Another reason why this is extremely important is due to familiarity with the real estate market and social conditions. Doing things on your own such as finding a tenant or refurbishing your new foreign property can be extremely time consuming as well as expensive. Henceforth, outsourcing such duties to credible parties would alleviate most of these complications.  (Note the word ‘credible’ – please do prior research before hiring one!)

Currency / Interest Rate Risk

The fluctuations of a specific foreign country’s currency value against the Singapore dollar is one that must always be considered. The real estate market or economic climates of a country, of course, are the other key factors that may affect the projected value of an overseas property investment. However, any appreciation or depreciation of the foreign currency will also affect the overall returns from the investment due to its fluctuations. Hence, it is important to always keep track of the movement of a country’s currency value.

On that note, it is also important to keep track of United State’s interest rates. The movement of their interest rates made by the Fed (Federal Reserve) has often causes a ripple to the interest rates of other countries, albeit varying degrees. As such, besides the currency rates, it is also important to simultaneously examine the interest rate as well.

Taxes and Fees

Various countries differ in their forms of taxes and fees, as well as the amount payable for each of them. Besides the level of taxes, the number and type of fees may also differ for various countries. Prior investigation is required of these factors is absolutely important before making a decision to purchase, as the differences may be huge.

For instance, property stamp fees in Singapore may be capped at $500, however, stamping fees in Malaysia has no cap and merely based on contract value (as such, there is a common possibility of paying about S$20,000 for a million-dollar property)! As such, it is highly recommended to do preliminary research on the possible costs incurred while determining the required returns from the property.


Another factor that should not be taken for granted is loans. The process of financing an overseas investment may not be as easy as it seems. Singaporean investors are much less likely to obtain financing from the foreign country that they seek to invest in. Henceforth, the purchase of an overseas property is usually financed by a local Singapore-based bank, or fully purchased by cash. Nevertheless, this may still prove to be a much viable option due to the fact that loans in Singapore typically charge lower interest rates as compared to loans from foreign banks.

Location is also important in obtaining an attractive loan package. Investments in properties within developed countries (such as London, Australia, etc.) are proven to be easier in obtaining financing than developing countries (such as Cambodia, Myanmar, Malaysia, etc.) due to the level of stability of the respective countries’ economies.

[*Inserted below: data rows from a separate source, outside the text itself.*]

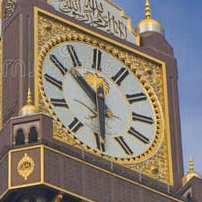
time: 10:29
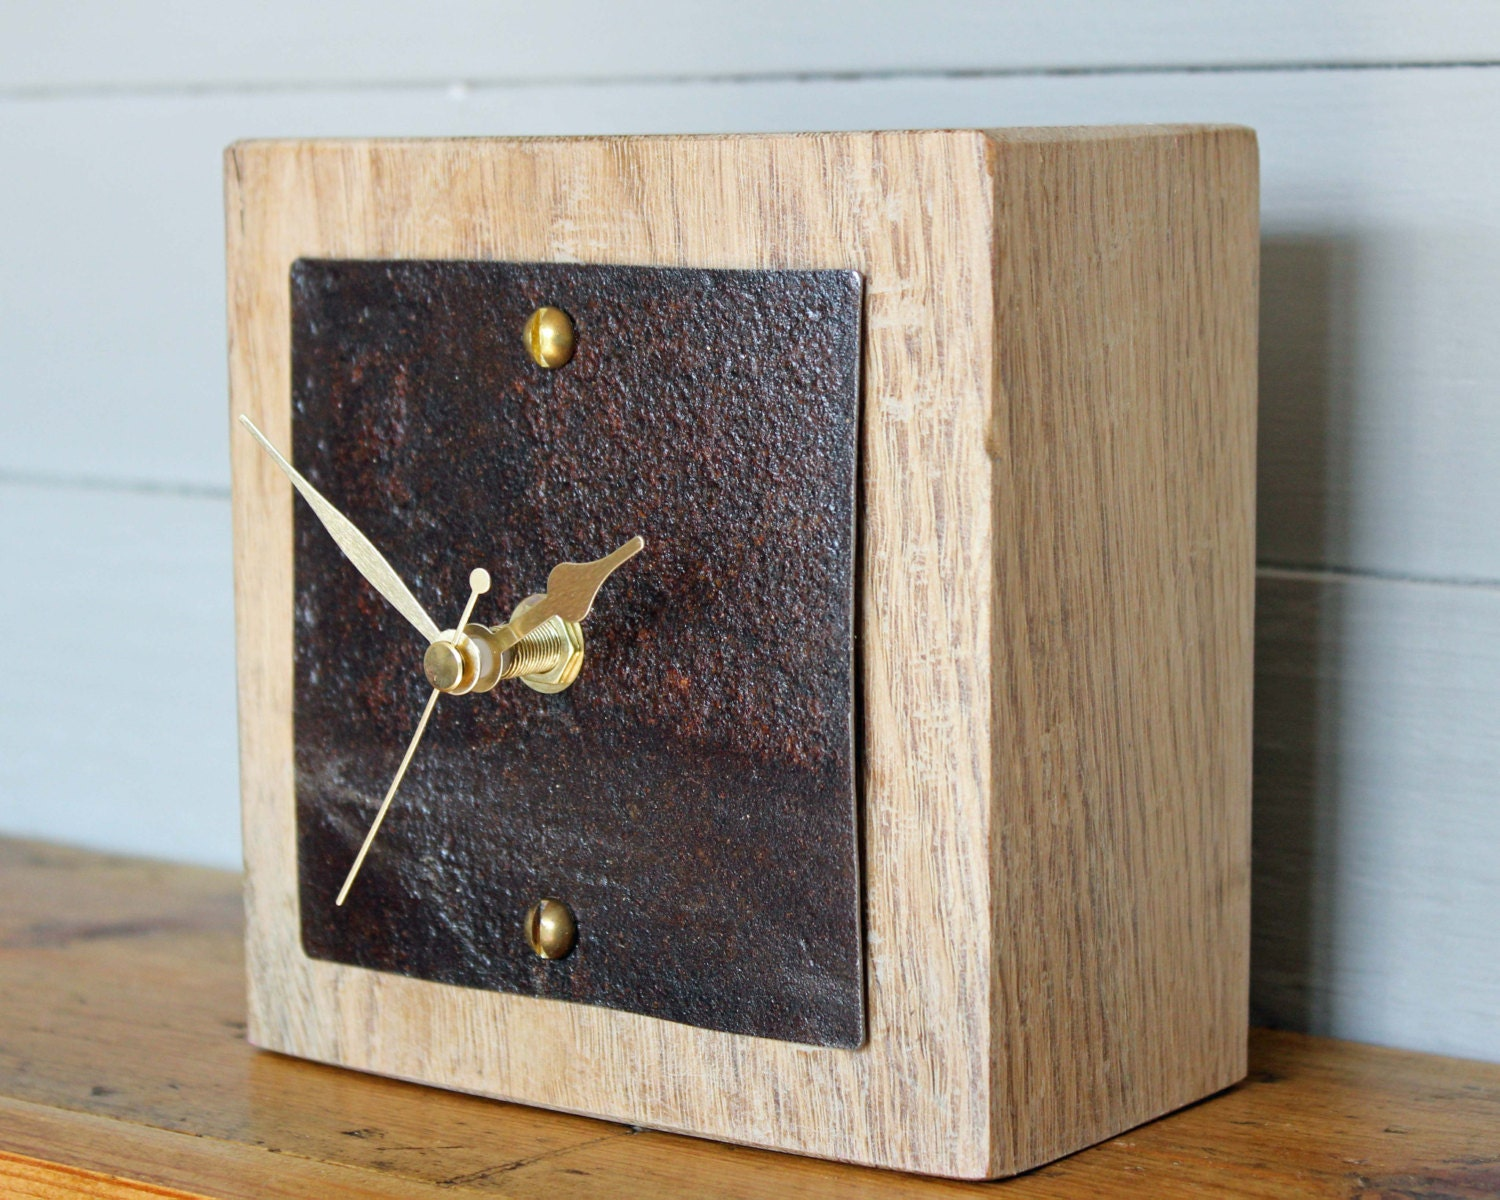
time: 1:50
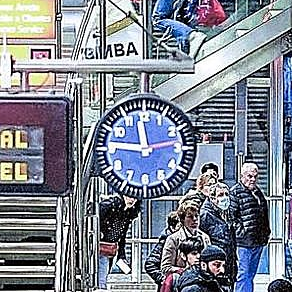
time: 11:46
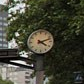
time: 4:12
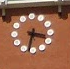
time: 3:32
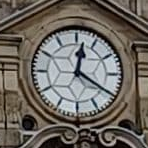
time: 12:20
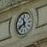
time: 11:41
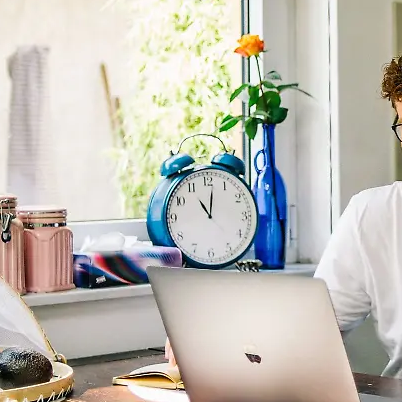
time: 11:01
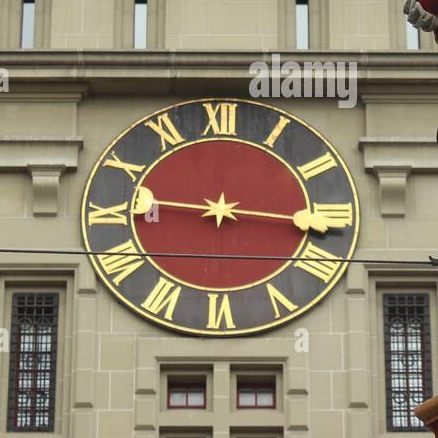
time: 9:16
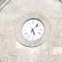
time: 5:06
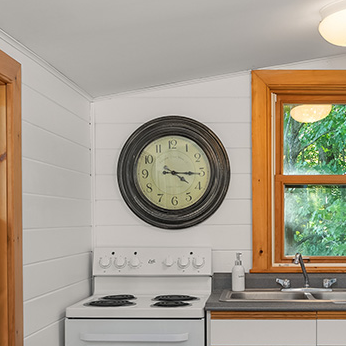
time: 4:15
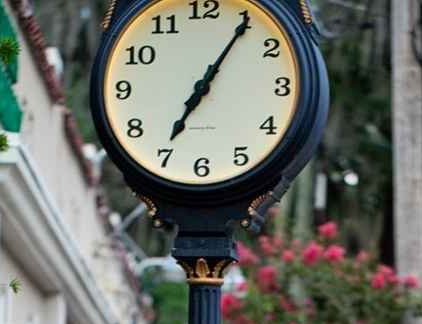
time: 7:05
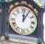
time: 12:05
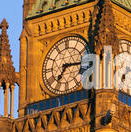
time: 7:15
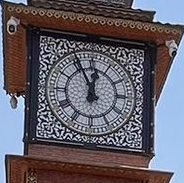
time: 11:55
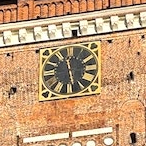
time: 11:28
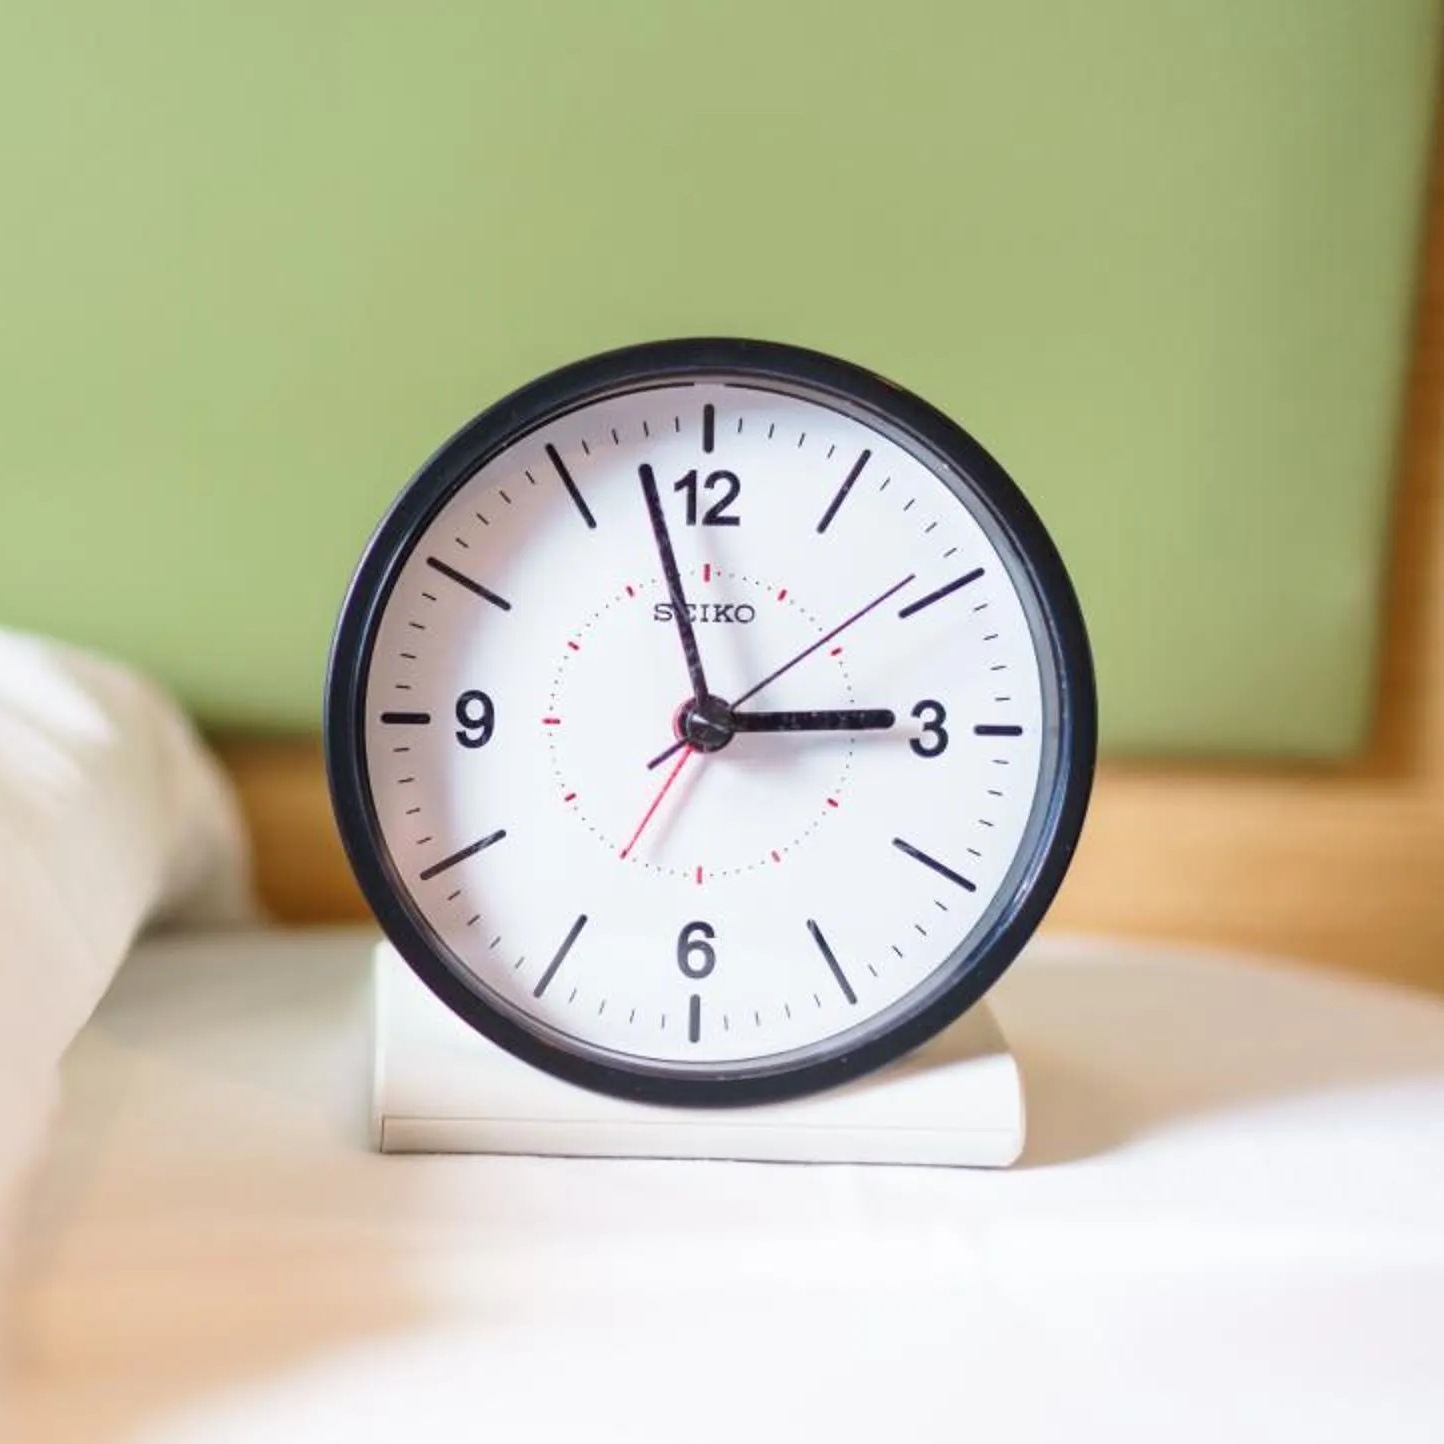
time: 2:57
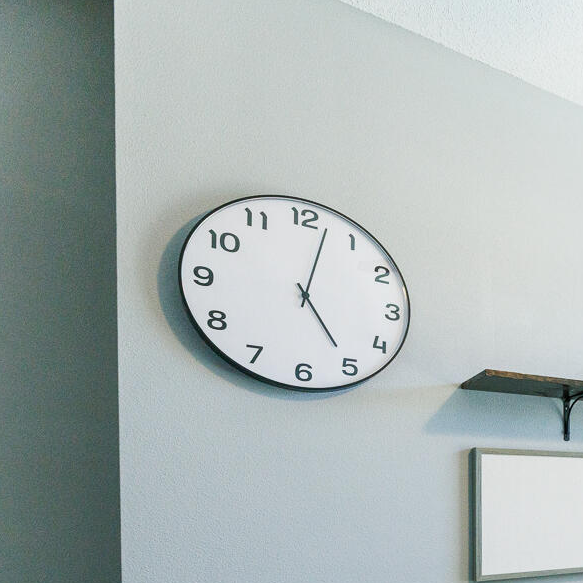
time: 5:02
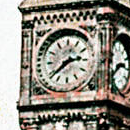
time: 2:38
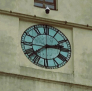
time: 2:38
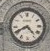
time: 4:40
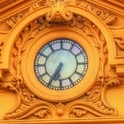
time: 6:34
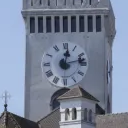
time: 12:12
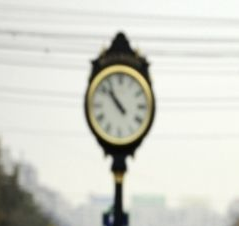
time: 10:52
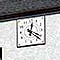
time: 12:21
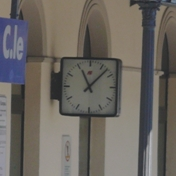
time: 11:07
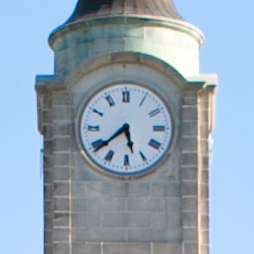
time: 5:38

However, even within a country itself, banks will further scrutinize the specific locational attributes of the asset. For instance, residential properties within Zone 3 of London are less preferred by banks to allow financing as compared to properties in Zones 1 and 2 that are regarded more of a ‘safe haven’ due to their close proximity to the city center and ever-present high demand. Henceforth, core properties within city centers have proven to be easier in accessing financing from banks as compared to those in rural areas or the outskirts of the city.

Exit Plan

Finally, a proper exit plan is very crucial in ensuring the success of an overseas property investment. Always have a specific target group of buyers within a specified period of time. It is highly unadvisable to buy a property without doing prior real estate market analysis and merely based on speculation. Having a time frame in mind, a target value to sell or a rental income to hit, as well as target buyers would greatly allow a clearer investment objective.

One tip is to buy what the locals would and can afford to buy – to ensure that the property can be sold of easily at a reasonable target price. This is because should by any chance the property cycle hit its peak, disposing of property would be extremely difficult as prospective buyers would wait for sometime for the market to cool down instead, thus diminishing your returns.

Simultaneously, beware of the presence of capital gain taxes – there is a possibility that the shorter the holding period, the higher the tax payable should you decide to sell it off.